Pauta única da oposição desde o início do ano, a anistia aos envolvidos em atos golpistas ganhou nas últimas semanas novos negociadores, mas que são velhos conhecidos da política nacional. O deputado federal Aécio Neves (PSDB-MG), o ex-presidente Michel Temer e o ex-deputado João Paulo Cunha estão entre os que passaram a manter conversas nos bastidores para tentar um acordo. Os três já presidiram a Câmara no passado.
Escolhido pelo atual presidente da Casa, Hugo Motta (Republicanos-PB), como relator do projeto em discussão no Congresso, o deputado federal Paulinho da Força (Solidariedade-SP) recorreu a Temer e Aécio como seus conselheiros para elaborar uma proposta intermediária, que pudesse romper resistências. A primeira iniciativa do trio foi trocar o nome como o projeto vinha sendo chamado, de PL da Anistia para PL da Dosimetria. Em vez de um perdão, a ideia é reduzir penas a ponto de tirar condenados da cadeia — o que pode incluir o ex-presidente Jair Bolsonaro.
Em conversas reservadas, Temer ofereceu-se para construir uma proposta que seja aceita pelo Supremo Tribunal Federal (STF).
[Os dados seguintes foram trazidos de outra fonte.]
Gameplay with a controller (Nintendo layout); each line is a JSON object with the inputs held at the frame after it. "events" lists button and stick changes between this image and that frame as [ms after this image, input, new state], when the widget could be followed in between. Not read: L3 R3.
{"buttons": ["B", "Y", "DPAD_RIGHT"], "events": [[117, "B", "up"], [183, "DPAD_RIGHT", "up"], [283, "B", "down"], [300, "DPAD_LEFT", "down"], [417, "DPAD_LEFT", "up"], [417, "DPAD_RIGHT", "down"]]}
Próximo aos ministros Gilmar Mendes e Alexandre de Moraes, ele tem buscado um tom de moderação sobre o tema que parte do Congresso não quer assumir publicamente. Procurado, ele não quis comentar.
Já Aécio tem se apresentando como alguém não alinhado nem ao bolsonarismo nem ao lulismo e, justamente por isso, poderia arbitrar o impasse:
“O fato de eu não estar alinhado nem com o bolsonarismo nem com o petismo fez com que o Hugo (Motta) e o Paulinho (da Força) pedissem que eu ajudasse. Nosso objetivo é tirar este tema da frente, que vem contaminando a pauta do Congresso.”
Planos eleitorais
No caso de Aécio, o cálculo é também eleitoral. Após ser absolvido pelo STF em ações relacionadas à Lava-Jato, ele voltou a ocupar espaços políticos e deve assumir a presidência do PSDB no próximo mês. Aécio discute com Paulinho da Força firmar uma federação do partido com o Solidariedade e, ao mesmo tempo, ensaia se lançar como candidato ao governo de Minas, estado que já comandou por dois mandatos.
Outro nome que voltou à cena é João Paulo Cunha. Condenado no mensalão, preso e depois indultado no governo Dilma Rousseff, o ex-deputado do PT se mantém ativo nos bastidores de Brasília, agora como advogado. Ele tem aberto seu escritório para receber parlamentares e discutir alternativas jurídicas para a anistia. Sua reaparição carrega simbolismo: ele tem se apresentado como alguém que já sentiu o peso de uma condenação e hoje tenta aconselhar congressistas do PT e do MDB, partidos cujos líderes, Lindbergh Farias (RJ) e Isnaldo Bulhões (AL), respectivamente, já se colocaram contra a anistia.
Em reuniões reservadas, Cunha tem repetido que há um consenso silencioso de que algumas penas aplicadas pelo STF aos envolvidos no 8 de Janeiro foram desproporcionais. O mesmo argumento que é repetido entre articuladores da anistia. Procurado, ele não se manifestou sobre os encontros.
Cautela no Congresso
Apesar das intensas conversas nos bastidores, a votação do projeto segue indefinida. Após a derrubada da PEC da Blindagem no Senado, integrantes do Centrão afirmam ser necessário cautela e um acordo que envolva os senadores.
Líderes do grupo falam em “trauma” causado pelo episódio e repetem não haver possibilidade de Motta colocar em votação um projeto de altíssimo desgaste sem ouvir de Davi Alcolumbre (União-AL) que haverá reciprocidade. Deputados chegaram a usar a expressão “não carregar outro caixão” para explicar por que não pretendem assumir sozinhos o risco de aprovar uma proposta que depois seja enterrada na Casa vizinha.
Paulinho da Força se queixa da falta de engajamento de aliados e chegou a citar o governador de São Paulo, Tarcísio de Freitas, como ausente.
“Quero conversar com ele, mas ainda não me atendeu”, disse Paulinho.
A avaliação no Palácio dos Bandeirantes é que Tarcísio voltará a se envolver nas negociações apenas depois de visitar Bolsonaro hoje. O encontro deve servir de bússola para o bolsonarismo, que, mesmo mantendo o discurso de anistia ampla, trabalha nos bastidores para reduzir penas ao mínimo possível.